Trial Court Filing Deadlines (Rescinded eff. June 20, 2020)

AO 2020-3, dated March 23, 2020, amended May 1, 2020, pertains to deadlines for starting a civil or probate case. A deadline that “falls during the state of emergency declared by the Governor related to COVID-19 is not included for purposes of MCR 1.108.” The Michigan Supreme Court clarified that the order “is intended to extend all [civil and probate] deadlines pertaining to case initiation and the filing of responsive pleadings.” However, a court may still order “an expedited response to a complaint or motion … to hear and resolve an emergency matter.” See also Mich Exec Order No 2020-58.

Courtroom Access (Rescinded eff. June 26, 2020)

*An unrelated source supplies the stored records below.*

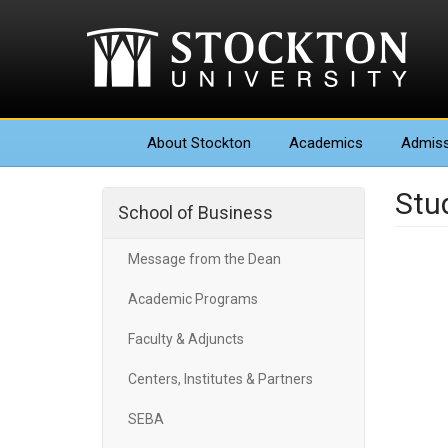
About
Stockton
Academics
Admiss
Stu
School of Business
Message from the Dean
Academic Programs
Faculty & Adjuncts
Centers, Institutes & Partners
SEBA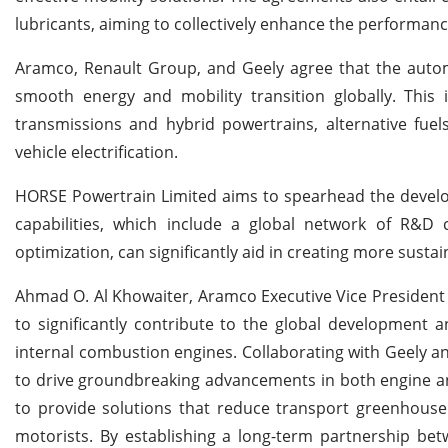
lubricants, aiming to collectively enhance the performan
Aramco, Renault Group, and Geely agree that the automot
smooth energy and mobility transition globally. This i
transmissions and hybrid powertrains, alternative fuel
vehicle electrification.
HORSE Powertrain Limited aims to spearhead the develo
capabilities, which include a global network of R&D 
optimization, can significantly aid in creating more susta
Ahmad O. Al Khowaiter, Aramco Executive Vice President 
to significantly contribute to the global development 
internal combustion engines. Collaborating with Geely 
to drive groundbreaking advancements in both engine and
to provide solutions that reduce transport greenhouse 
motorists. By establishing a long-term partnership be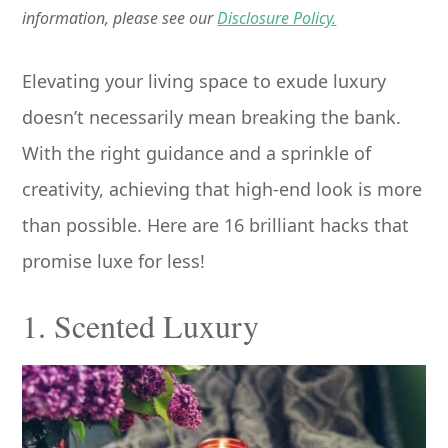
information, please see our
Disclosure Policy.
Elevating your living space to exude luxury
doesn’t necessarily mean breaking the bank.
With the right guidance and a sprinkle of
creativity, achieving that high-end look is more
than possible. Here are 16 brilliant hacks that
promise luxe for less!
1. Scented Luxury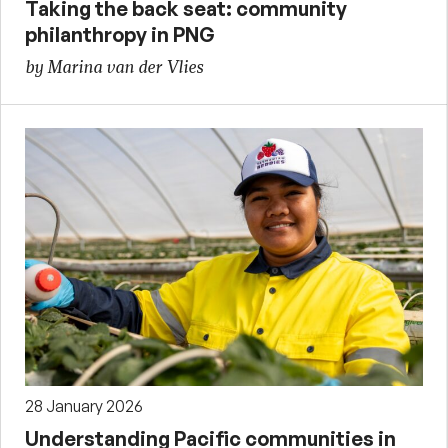
Taking the back seat: community
philanthropy in PNG
by Marina van der Vlies
28 January 2026
Understanding Pacific communities in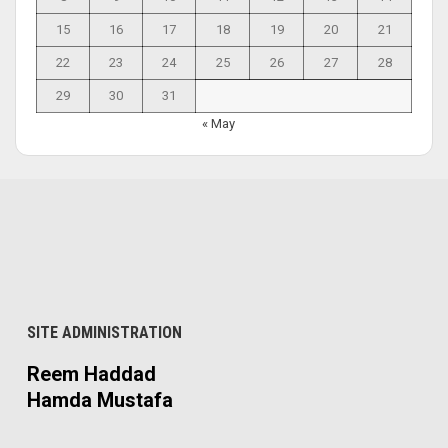
15
16
17
18
19
20
21
22
23
24
25
26
27
28
29
30
31
« May
SITE ADMINISTRATION
Reem Haddad
Hamda Mustafa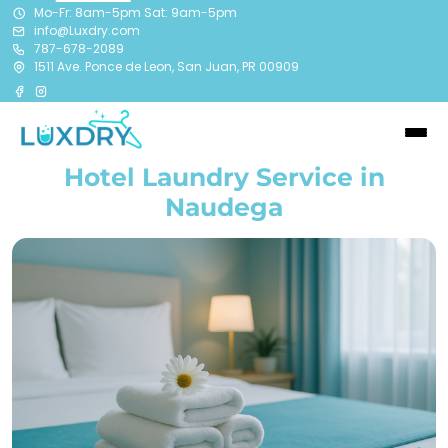
Mo-Fr: 8am-5pm Sat: 9am-5pm
info@Luxdry.com
787-678-2089
1511 Ave. Ponce de Leon, San Juan, PR 00909
Hotel Laundry Service in
Naudega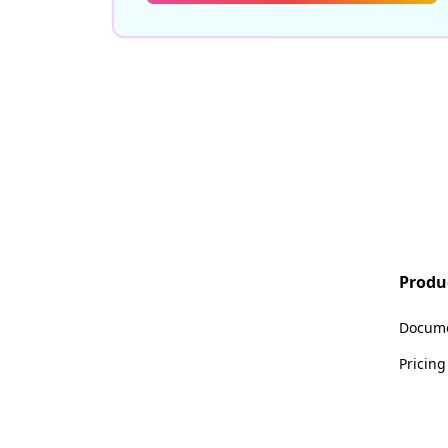
Produ
Docume
Pricing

AO 2020-2, dated March 18, 2020, directed “trial courts … to limit access to courtrooms and other spaces to no more than 10 persons, including staff, and to practice social distancing and limit court activity to only essential functions.” The Michigan Supreme Court defined essential functions by court—circuit, district, and probate. All matters that are not listed as an essential function must either be conducted remotely or adjourned until after the order expires. Criminal jury trials must also be adjourned.

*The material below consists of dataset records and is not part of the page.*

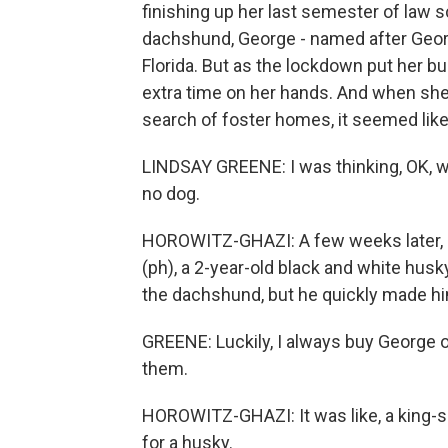
finishing up her last semester of law s
dachshund, George - named after Georg
Florida. But as the lockdown put her bu
extra time on her hands. And when she 
search of foster homes, it seemed like 
LINDSAY GREENE: I was thinking, OK, wel
no dog.
HOROWITZ-GHAZI: A few weeks later,
(ph), a 2-year-old black and white husk
the dachshund, but he quickly made h
GREENE: Luckily, I always buy George o
them.
HOROWITZ-GHAZI: It was like, a king-si
for a husky.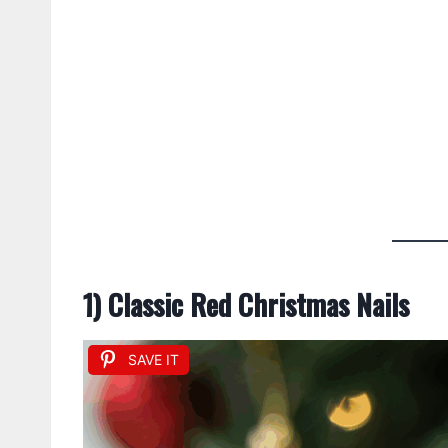
1) Classic Red Christmas Nails
SAVE IT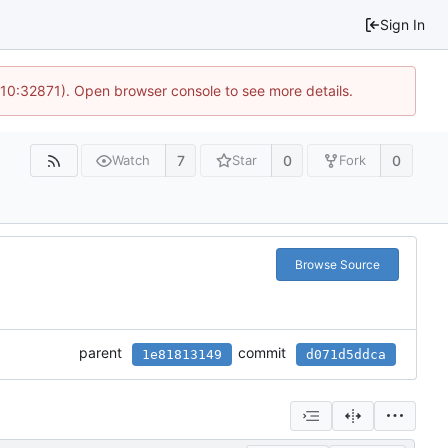
Sign In
 10:32871). Open browser console to see more details.
7
0
0
Watch
Star
Fork
Browse Source
parent
commit
1e81813149
d071d5ddca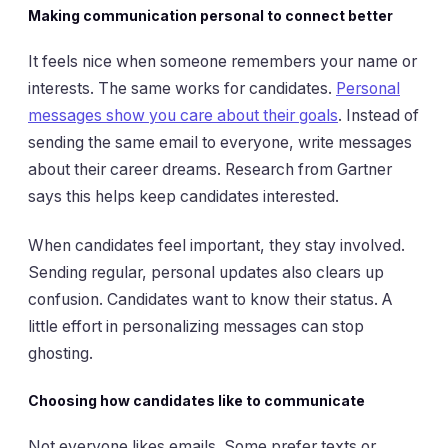
Making communication personal to connect better
It feels nice when someone remembers your name or
interests. The same works for candidates.
Personal
messages show you care about their goals
. Instead of
sending the same email to everyone, write messages
about their career dreams. Research from Gartner
says this helps keep candidates interested.
When candidates feel important, they stay involved.
Sending regular, personal updates also clears up
confusion. Candidates want to know their status. A
little effort in personalizing messages can stop
ghosting.
Choosing how candidates like to communicate
Not everyone likes emails. Some prefer texts or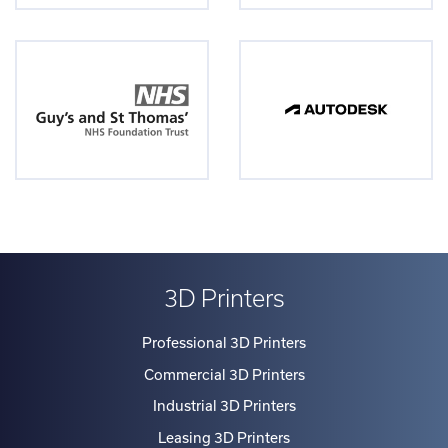
3D Printers
Professional 3D Printers
Commercial 3D Printers
Industrial 3D Printers
Leasing 3D Printers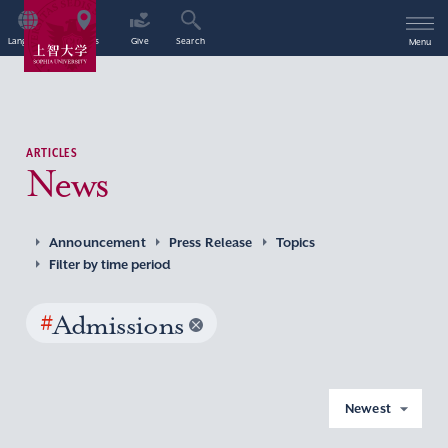
Language
Access
Give
Search
Menu
ARTICLES
News
Announcement
Press Release
Topics
Filter by time period
#
Admissions
Newest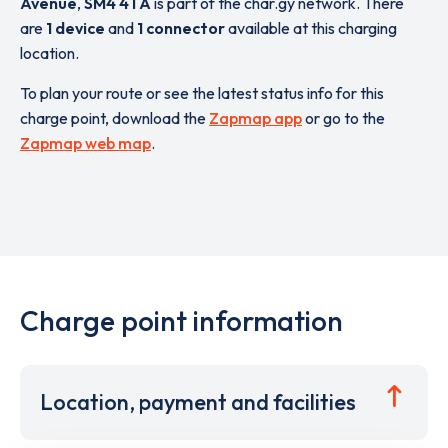
Avenue
,
SM4 4TA
is part of the char.gy network. There
are
1 device
and
1 connector
available at this charging
location.
To plan your route or see the latest status info for this
charge point, download the
Zapmap app
or go to the
Zapmap web map
.
Charge point information
Location, payment and facilities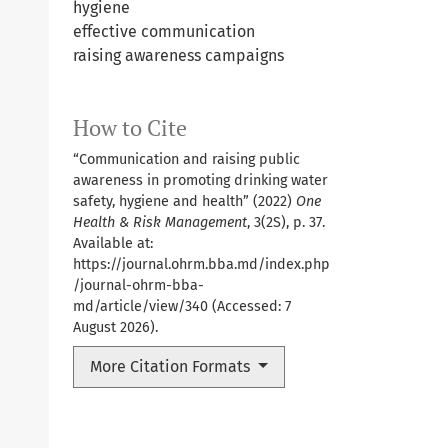
hygiene
effective communication
raising awareness campaigns
How to Cite
“Communication and raising public
awareness in promoting drinking water
safety, hygiene and health” (2022)
One
Health & Risk Management
, 3(2S), p. 37.
Available at:
https://journal.ohrm.bba.md/index.php
/journal-ohrm-bba-
md/article/view/340
(Accessed: 7
August 2026).
More Citation Formats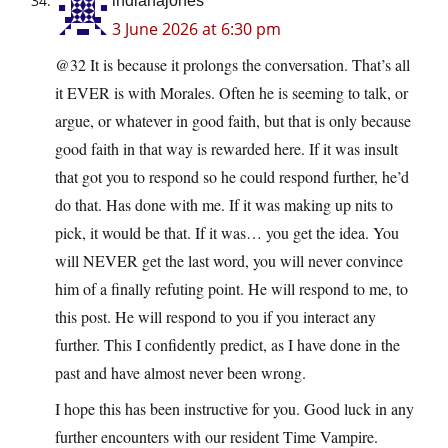
indianajones
3 June 2026 at 6:30 pm
@32 It is because it prolongs the conversation. That’s all
it EVER is with Morales. Often he is seeming to talk, or
argue, or whatever in good faith, but that is only because
good faith in that way is rewarded here. If it was insult
that got you to respond so he could respond further, he’d
do that. Has done with me. If it was making up nits to
pick, it would be that. If it was… you get the idea. You
will NEVER get the last word, you will never convince
him of a finally refuting point. He will respond to me, to
this post. He will respond to you if you interact any
further. This I confidently predict, as I have done in the
past and have almost never been wrong.
I hope this has been instructive for you. Good luck in any
further encounters with our resident Time Vampire.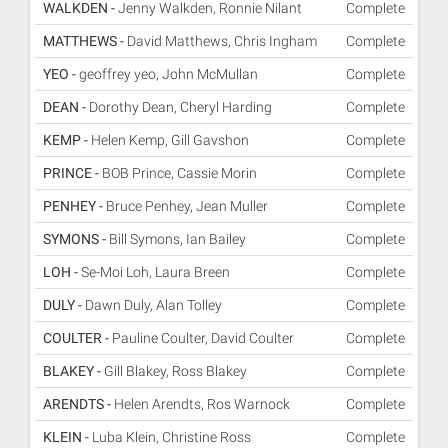
WALKDEN -
Jenny Walkden, Ronnie Nilant
Complete
MATTHEWS -
David Matthews, Chris Ingham
Complete
YEO -
geoffrey yeo, John McMullan
Complete
DEAN -
Dorothy Dean, Cheryl Harding
Complete
KEMP -
Helen Kemp, Gill Gavshon
Complete
PRINCE -
BOB Prince, Cassie Morin
Complete
PENHEY -
Bruce Penhey, Jean Muller
Complete
SYMONS -
Bill Symons, Ian Bailey
Complete
LOH -
Se-Moi Loh, Laura Breen
Complete
DULY -
Dawn Duly, Alan Tolley
Complete
COULTER -
Pauline Coulter, David Coulter
Complete
BLAKEY -
Gill Blakey, Ross Blakey
Complete
ARENDTS -
Helen Arendts, Ros Warnock
Complete
KLEIN -
Luba Klein, Christine Ross
Complete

Trial Court Emergency Measures

AO 2020-1, dated March 15, 2020, rescinded July 26, 2021, allowed trial courts to implement emergency measures. Chief Justice McCormack recorded a video discussing the order. The Michigan Supreme Court detailed nine specific actions courts could take, including adjourning cases, using remote technology, employing electronic filing, and reducing cases being heard and people congregating in and around courtrooms. Courts may even close their buildings to the public. Any emergency measures are, “[s]ubject to constitutional and statutory limitations,” particularly in criminal matters. For example, a case involving a defendant in custody may not be adjourned but the court may use teleconferencing.

Court of Appeals Notices

Effective March 27, 2020, the Court of Appeals will be issuing opinions once a week. The opinions will go to parties on Thursdays and subscribers on Fridays.

Local Court Policies

Links to virtual courtrooms for individual courts, as well as each county’s phased plans for return to full capacity are available through the One Court of Justice MiCOURT Virtual Courtroom Directory.